Almyra berdiri dari duduknya, menyeimbangkan tinggi tubuhnya dengan tubuh Langit. yang sampai kapanpun tidak akan bisa seimbang, karena Langit akan selalu menjadi bagian yang paling tinggi. "Hati-hati," Pesannya begitu tulus.
Langit tampak tersenyum dan menganggukkan kepalanya. dan Seperti biasa, Langit tak akan lupa untuk mengecup singkat kening gadis itu. Almyra pun selalu tersenyum hangat ketika mendapatkan perlakuan seperti itu dari Langit. Setelah kecupan singkat itu usai, Langit segera melangkah menuju ke arah mobilnya.
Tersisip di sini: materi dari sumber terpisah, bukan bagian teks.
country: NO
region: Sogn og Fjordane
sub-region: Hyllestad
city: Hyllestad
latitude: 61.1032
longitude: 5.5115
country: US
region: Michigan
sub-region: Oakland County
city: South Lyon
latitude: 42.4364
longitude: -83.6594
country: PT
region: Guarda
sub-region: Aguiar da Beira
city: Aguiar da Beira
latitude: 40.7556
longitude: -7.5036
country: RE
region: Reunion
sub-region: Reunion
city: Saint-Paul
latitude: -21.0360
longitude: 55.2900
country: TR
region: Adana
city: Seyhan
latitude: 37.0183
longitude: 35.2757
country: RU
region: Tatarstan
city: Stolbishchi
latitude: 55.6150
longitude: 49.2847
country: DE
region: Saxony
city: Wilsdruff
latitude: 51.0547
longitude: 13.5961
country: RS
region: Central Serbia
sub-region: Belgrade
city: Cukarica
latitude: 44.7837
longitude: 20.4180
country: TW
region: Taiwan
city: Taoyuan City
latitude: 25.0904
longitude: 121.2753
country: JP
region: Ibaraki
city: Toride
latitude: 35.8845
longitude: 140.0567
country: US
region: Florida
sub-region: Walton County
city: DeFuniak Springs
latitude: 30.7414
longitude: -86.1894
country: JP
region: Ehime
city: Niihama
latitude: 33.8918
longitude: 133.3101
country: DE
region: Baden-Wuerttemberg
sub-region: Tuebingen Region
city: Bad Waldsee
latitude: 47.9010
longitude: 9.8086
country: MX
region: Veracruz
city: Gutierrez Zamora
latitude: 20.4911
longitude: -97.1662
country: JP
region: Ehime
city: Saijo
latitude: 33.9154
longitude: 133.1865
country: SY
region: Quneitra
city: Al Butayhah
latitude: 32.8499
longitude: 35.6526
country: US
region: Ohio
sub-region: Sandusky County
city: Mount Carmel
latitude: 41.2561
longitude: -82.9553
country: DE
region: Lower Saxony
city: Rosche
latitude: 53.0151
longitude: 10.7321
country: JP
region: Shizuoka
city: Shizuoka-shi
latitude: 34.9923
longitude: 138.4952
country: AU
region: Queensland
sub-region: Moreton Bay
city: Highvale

Mobil yang akan membawanya pada perjalanan panjangnya dengan Sabit.
***
"Lo mau kemana, sih?" Tegur Gina ketika pagi-pagi sekali sudah melihat Sabit yang terlihat begitu rapi. Seperti Bukan Sabit yang biasanya. Biasanya gadis itu akan menghabiskan Weekandnya dengan leyeh-leyeh dirumah. Gadis itu jika sudah Weekand bak manusia yang tak mau diganggu oleh manusia manapun.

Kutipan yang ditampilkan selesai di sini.